For TextMate 1.x I used an Xcode project myself and built it via the 
`xcodebuild` command line tool, though called from the Xcode bundle, 
which gave me build output inside TextMate (with clickable 

This is shown at 

However, `xcodebuild` has probably changed its output a dozen times 
since then, so I would be surprised if it still works.
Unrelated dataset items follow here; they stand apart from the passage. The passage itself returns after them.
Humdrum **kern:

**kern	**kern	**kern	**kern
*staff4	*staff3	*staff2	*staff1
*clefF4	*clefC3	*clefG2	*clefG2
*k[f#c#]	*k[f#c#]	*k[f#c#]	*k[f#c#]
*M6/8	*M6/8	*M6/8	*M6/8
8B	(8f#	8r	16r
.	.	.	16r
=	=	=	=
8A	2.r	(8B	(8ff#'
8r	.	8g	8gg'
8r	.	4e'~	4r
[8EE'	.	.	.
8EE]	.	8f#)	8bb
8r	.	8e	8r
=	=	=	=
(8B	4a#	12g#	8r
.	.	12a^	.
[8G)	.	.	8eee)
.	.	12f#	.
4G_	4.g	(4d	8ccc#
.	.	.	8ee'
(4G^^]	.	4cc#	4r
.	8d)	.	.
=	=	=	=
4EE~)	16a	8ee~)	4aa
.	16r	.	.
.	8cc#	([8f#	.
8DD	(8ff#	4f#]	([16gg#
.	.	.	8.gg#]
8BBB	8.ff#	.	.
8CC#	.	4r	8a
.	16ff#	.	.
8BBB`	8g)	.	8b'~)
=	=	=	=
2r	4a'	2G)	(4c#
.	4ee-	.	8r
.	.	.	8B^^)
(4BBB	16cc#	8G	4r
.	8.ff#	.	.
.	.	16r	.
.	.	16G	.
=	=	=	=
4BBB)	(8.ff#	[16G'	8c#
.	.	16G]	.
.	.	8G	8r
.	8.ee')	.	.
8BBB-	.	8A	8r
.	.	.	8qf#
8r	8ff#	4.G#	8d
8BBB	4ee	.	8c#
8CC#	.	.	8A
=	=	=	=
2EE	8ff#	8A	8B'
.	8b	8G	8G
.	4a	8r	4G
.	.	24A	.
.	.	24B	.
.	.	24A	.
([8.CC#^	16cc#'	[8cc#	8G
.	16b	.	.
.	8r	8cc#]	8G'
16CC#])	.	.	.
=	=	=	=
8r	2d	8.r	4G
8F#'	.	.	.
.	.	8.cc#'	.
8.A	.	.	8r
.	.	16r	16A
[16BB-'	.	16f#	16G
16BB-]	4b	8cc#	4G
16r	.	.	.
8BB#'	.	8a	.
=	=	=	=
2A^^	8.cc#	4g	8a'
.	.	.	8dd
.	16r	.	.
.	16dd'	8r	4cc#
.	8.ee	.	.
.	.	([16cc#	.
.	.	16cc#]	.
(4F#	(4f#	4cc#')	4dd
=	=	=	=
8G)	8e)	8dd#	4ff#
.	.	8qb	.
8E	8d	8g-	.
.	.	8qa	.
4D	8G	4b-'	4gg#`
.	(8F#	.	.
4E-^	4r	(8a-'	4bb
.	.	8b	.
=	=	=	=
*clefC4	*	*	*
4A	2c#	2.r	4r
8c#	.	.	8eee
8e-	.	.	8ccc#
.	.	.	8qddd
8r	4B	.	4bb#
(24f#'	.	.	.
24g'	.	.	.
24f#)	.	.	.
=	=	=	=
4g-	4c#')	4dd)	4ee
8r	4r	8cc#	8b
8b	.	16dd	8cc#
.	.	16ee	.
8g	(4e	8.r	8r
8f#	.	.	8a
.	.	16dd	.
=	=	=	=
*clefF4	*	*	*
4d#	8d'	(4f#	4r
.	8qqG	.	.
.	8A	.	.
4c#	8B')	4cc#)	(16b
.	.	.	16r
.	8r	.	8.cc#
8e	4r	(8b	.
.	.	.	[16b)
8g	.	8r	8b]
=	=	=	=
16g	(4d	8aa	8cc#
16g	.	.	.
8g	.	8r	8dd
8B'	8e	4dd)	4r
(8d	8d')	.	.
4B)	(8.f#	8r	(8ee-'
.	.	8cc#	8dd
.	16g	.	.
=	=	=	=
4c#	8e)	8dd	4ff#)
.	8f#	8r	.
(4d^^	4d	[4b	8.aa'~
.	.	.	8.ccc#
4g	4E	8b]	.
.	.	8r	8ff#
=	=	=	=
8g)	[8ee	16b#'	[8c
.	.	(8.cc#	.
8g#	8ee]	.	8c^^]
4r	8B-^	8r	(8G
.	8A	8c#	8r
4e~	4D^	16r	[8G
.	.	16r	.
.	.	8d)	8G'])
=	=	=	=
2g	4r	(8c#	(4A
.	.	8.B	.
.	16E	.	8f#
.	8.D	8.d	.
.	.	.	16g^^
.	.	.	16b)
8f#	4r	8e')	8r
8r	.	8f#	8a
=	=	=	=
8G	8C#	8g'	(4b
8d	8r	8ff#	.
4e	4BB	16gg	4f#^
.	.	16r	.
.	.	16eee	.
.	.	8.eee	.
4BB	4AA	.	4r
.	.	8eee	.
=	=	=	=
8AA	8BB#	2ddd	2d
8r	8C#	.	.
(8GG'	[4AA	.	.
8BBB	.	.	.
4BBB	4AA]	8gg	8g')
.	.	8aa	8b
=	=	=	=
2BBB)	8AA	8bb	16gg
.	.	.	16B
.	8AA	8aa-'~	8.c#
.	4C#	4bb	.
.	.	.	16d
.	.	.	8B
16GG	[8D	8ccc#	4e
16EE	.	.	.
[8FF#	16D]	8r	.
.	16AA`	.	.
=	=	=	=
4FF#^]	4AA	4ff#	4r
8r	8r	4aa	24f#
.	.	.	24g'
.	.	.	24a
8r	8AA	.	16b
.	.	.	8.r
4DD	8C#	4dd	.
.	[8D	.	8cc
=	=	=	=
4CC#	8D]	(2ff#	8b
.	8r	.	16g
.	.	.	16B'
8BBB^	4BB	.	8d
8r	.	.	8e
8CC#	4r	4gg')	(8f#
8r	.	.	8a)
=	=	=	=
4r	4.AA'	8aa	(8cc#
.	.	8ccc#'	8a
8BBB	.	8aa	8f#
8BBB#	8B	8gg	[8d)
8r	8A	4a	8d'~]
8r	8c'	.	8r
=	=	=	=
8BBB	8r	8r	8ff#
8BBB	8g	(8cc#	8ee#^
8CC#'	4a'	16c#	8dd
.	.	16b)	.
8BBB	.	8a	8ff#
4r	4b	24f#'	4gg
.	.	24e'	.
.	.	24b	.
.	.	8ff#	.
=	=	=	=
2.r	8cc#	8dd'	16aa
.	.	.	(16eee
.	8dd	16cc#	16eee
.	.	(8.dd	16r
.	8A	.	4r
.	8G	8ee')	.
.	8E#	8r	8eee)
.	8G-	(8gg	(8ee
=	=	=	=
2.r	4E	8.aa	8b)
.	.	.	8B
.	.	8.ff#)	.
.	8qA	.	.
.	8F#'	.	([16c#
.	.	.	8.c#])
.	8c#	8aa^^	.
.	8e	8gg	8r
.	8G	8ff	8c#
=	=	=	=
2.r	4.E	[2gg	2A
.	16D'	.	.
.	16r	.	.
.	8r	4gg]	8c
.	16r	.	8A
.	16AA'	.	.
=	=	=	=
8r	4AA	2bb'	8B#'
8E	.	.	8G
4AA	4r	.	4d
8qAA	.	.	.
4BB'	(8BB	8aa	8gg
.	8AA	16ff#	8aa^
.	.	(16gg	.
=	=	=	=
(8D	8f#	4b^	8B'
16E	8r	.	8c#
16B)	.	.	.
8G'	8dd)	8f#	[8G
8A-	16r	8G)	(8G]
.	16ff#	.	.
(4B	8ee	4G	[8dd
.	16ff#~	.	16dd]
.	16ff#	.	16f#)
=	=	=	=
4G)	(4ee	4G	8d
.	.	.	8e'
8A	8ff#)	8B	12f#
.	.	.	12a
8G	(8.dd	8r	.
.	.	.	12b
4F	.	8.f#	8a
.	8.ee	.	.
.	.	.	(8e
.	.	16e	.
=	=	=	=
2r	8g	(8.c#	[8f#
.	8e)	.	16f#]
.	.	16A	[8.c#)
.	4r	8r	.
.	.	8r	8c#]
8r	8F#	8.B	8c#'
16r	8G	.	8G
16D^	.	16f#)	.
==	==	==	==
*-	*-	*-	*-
Also, I found the workflow cumbersome because I had to go to Xcode when 
adding and removing files, so for 2.0 I initially used CMake but later 
did my own build system based on ninja.

I have not kept up with CMake, but this might be a viable alternative to 
using `xcodebuild`. CMake generates either Makefiles or ninja build 
files, for which there are TextMate bundles so that the build can be run 
from within TextMate (I’d recommend setting it up to generate ninja 
build files over Makefiles).

> 2) show compile errors while editing

Not possible.

> 3) autocomplete

You can use option-escape to complete Cocoa and standard library stuff.

The Cocoa completion also works when implementing (delegate) methods, in 
this case leave out the return type, e.g.:

     - windowWill‸

Pressing option-escape here will show you all the windowWill… methods.

Another useful feature is ⌃H which will give you documentation for the 
current thing the caret is on. This works on method signatures like 
above (when the signature is a standard method), constants, types, 
method calls, C and C++ functions, etc.

> 4) debug?

Nothing here either.

> Are these things possible to do within text mate, or perhaps a hybrid 
> of both editors?

I tend to suggest people just use Xcode for Cocoa development because 
building Cocoa apps have so many steps to it, and I am not familiar with 
an alternative build system that does not make it the user’s 
responsibility to manage this complexity.

That said, I am not using Xcode myself and find my own build system much 
more pleasurable to work with, than how I remember Xcode, for example I 
never need to manually add or remove files, the build system detects 
that automatically and when a file is removed, so are the things 
generated from it in the build directory (so no old resources or public 
headers will stick around, making you not realize that something 
depended on the thing you removed, until after next clean build), no 
fiddling around with UI palettes to harmonize build settings accross 
your main project and sub-projects representing custom frameworks being 
used, no custom shell phases that always run because the dependencies 
can’t be expressed, depending on a framework automatically depending 
on the succesful run of that framework’s tests, etc.

If it sounds interesting, you can look at the TextMate project at 
https://github.com/textmate/ — the `target` files are build system 
declarations, and `bin/gen_build` is responsible for reading them and 
generating a ninja build file, which will re-run `bin/gen_build` if any 
of the `target` files changes, or any of the folders from which files 
are loaded via globs.

Relevant to mention about this is that the “build target” is folder 
specific (via `.tm_properties`). So if I use ⌘B in a test file, it 
just builds and tests the target to which the tests belong.